STEM Diversity: Gender Equality and Youth Empowerment

She Maps Team
19 Oct 2020
a drone class with women, showing diversity in STEM

Guest Post

This post has been written by Madelynn, a Year 9 student from Cairns who participated in a Work Experience week with She Maps.

Youth and Diversity in STEM 

For a long time, society has classed men and women as being more or less capable in different fields. For example, in the subject of science and technology, research shows that this field has a men to women ratio of 72% to 28%. However, as we move forward and advance in technology and become more modernised, new opportunities will arise for the next generation. But is this continual development encouraging teamwork between all young people in the coming generation?

STEM (Science, Technology, Engineering and Mathematics) does exactly that. There are many industries encompassed within STEM such as agriculture, architecture, ecology, biology, technology and much more. STEM has a heavy involvement with entrepreneurial companies like She Maps, which is based on getting young girls into science technologies.

With these partnerships and involvements, STEM as a whole aims to bring young boys and girls together as one to continue following on with modern projects.

One of these modern projects is learning about AI. A recent study showed that it will replace over 20 million manufacturing jobs by 2030. Hence, it makes sense for STEM entrepreneurial  companies like She Maps to encourage boys and girls across the board to learn about this development and be the generation to have these responsibilities of furthering AI.

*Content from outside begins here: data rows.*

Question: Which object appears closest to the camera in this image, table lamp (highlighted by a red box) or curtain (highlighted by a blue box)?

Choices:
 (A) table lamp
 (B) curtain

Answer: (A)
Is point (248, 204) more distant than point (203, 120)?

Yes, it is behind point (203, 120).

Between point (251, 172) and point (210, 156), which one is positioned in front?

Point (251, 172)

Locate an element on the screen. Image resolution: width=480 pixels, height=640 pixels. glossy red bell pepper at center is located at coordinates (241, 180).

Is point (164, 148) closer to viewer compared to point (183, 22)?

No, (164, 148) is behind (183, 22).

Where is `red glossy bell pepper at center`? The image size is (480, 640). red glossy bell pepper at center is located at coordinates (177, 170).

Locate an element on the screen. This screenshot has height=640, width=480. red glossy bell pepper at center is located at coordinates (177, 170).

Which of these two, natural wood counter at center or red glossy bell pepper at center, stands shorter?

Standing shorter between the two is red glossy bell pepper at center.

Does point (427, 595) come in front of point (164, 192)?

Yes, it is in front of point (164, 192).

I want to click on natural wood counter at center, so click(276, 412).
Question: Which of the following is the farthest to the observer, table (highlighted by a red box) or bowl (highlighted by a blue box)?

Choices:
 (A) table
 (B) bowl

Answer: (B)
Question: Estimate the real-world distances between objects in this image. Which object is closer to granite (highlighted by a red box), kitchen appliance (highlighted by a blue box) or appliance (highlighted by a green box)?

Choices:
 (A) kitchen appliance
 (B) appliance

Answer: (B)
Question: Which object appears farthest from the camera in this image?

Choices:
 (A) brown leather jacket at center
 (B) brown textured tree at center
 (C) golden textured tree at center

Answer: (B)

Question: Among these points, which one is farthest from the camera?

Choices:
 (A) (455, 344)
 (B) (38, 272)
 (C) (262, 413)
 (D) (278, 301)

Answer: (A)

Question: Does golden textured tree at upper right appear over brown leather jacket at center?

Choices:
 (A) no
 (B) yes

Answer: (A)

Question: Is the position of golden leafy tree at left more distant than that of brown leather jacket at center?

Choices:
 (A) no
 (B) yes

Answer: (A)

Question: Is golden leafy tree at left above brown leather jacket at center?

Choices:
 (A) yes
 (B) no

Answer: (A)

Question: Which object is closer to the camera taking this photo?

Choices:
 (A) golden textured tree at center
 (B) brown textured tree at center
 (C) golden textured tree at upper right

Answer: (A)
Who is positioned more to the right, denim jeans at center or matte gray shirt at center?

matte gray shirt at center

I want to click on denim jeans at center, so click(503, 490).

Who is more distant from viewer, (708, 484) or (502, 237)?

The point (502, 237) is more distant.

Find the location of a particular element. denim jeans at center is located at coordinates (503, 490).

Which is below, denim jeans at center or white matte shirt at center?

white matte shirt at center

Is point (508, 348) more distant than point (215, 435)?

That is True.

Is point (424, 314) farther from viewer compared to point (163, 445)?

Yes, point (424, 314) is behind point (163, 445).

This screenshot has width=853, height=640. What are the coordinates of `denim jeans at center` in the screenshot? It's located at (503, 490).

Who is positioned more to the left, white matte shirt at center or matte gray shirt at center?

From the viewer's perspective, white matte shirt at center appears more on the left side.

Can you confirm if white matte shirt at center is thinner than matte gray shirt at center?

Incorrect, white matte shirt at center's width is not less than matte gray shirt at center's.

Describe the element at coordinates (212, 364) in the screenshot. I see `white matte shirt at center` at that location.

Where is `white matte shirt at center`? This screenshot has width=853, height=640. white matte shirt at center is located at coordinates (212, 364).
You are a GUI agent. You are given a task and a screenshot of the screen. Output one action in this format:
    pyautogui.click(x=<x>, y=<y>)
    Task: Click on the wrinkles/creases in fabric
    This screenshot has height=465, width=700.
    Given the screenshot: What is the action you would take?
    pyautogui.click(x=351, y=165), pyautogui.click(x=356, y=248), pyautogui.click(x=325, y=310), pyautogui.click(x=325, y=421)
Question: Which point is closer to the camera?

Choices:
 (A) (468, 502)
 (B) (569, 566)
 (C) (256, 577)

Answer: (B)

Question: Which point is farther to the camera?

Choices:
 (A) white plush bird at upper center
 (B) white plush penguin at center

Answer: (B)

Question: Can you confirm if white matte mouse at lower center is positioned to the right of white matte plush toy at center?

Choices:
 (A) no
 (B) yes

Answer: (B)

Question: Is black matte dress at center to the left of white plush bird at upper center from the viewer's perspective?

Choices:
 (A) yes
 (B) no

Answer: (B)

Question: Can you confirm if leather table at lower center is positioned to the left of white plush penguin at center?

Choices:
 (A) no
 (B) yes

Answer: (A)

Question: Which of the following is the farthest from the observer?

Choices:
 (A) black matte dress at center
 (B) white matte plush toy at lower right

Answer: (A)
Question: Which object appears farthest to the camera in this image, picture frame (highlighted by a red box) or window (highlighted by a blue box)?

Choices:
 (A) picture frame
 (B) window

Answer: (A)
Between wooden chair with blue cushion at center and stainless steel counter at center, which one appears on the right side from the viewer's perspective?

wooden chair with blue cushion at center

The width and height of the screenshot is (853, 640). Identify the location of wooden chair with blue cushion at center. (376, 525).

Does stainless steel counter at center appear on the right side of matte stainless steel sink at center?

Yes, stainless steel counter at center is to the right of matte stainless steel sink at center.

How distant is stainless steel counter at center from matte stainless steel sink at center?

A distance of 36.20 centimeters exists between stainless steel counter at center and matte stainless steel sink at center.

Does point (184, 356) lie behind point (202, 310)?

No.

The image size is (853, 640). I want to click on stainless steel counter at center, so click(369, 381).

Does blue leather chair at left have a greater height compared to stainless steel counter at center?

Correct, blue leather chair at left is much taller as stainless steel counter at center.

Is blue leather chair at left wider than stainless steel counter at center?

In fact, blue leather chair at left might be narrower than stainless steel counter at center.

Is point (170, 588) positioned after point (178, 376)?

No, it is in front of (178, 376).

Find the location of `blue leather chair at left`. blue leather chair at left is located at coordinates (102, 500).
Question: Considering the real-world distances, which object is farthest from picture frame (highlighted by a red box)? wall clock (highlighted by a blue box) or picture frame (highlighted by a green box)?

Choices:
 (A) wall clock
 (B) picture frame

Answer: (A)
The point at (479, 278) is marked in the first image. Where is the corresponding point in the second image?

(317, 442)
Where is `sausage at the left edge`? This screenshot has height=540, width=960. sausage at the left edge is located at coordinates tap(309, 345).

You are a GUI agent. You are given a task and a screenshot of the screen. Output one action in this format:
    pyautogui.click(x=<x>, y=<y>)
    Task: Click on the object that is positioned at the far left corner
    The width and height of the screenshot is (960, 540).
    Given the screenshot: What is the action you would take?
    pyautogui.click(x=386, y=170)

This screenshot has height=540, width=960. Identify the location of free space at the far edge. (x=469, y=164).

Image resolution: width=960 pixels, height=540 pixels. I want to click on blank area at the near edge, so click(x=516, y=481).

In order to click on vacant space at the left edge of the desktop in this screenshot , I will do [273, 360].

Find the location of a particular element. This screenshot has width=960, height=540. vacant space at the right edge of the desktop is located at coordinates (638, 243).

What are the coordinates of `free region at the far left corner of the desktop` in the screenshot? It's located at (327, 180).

rise of the robots between 2011 and 2016

Created by Paul Mead and Dr. Karen Joyce, She Maps is all about getting in touch with young girls and bringing more into the world of science and working together with other people within their age group, fostering diversity in STEM

Now having that understanding of what STEM and She Maps is about, how will this benefit youth? Previously said, this next generation will take us forward into the future of technology, new inventions, and furthering scientific research unlike before

Why the focus on youth, also known as ‘the next generation’? The goal is starting at a young age so that as children progress through life, a deeper understanding of science and STEM diversity is gained. This will then spark the interest of many other people around the world, and hopefully, increase the number of female employees in this work sector.

young female student in a STEM class

Boys and girls in their youth now have a very different future to look forward to with the continual scientific research taking place now, and the production of AI. When looking back at the point of the long-standing gender stereotypes in workplaces, as the future changes, youths can then develop the power to realise that men and women are as capable as each other. A new generation, bigger and better inventions of AI, modernised futures, and an equal outlook about men and women.

We can consider the flow-on effect. Starting in their youth, boys and girls will forget the past stereotypes and all will have an equal chance. This will likely follow through to their future, continuing with AI studies, new products, and furthering STEM research, remaining a team.


Hi, my name is Madelynn. I am 14, born in Cairns, and a grade 9 student. I take particular interest in subjects of science, technology, and engineering. I also have been a certified drone pilot for one year, giving me the ability to commercially pilot an unmanned aircraft up to seven kilograms. Though I have experience with flying, through CASA and Wicked Copters, I was invited to JCU to take part in a week of work experience in this subject with She Maps. The event contained so many open activities to participate in, workshops in speaking, and practical flying with micro-drones. It was certainly a valuable experience with new learning curves, and anyone given this same opportunity should take the chance and go for it, there’s so much to learn and something for everyone.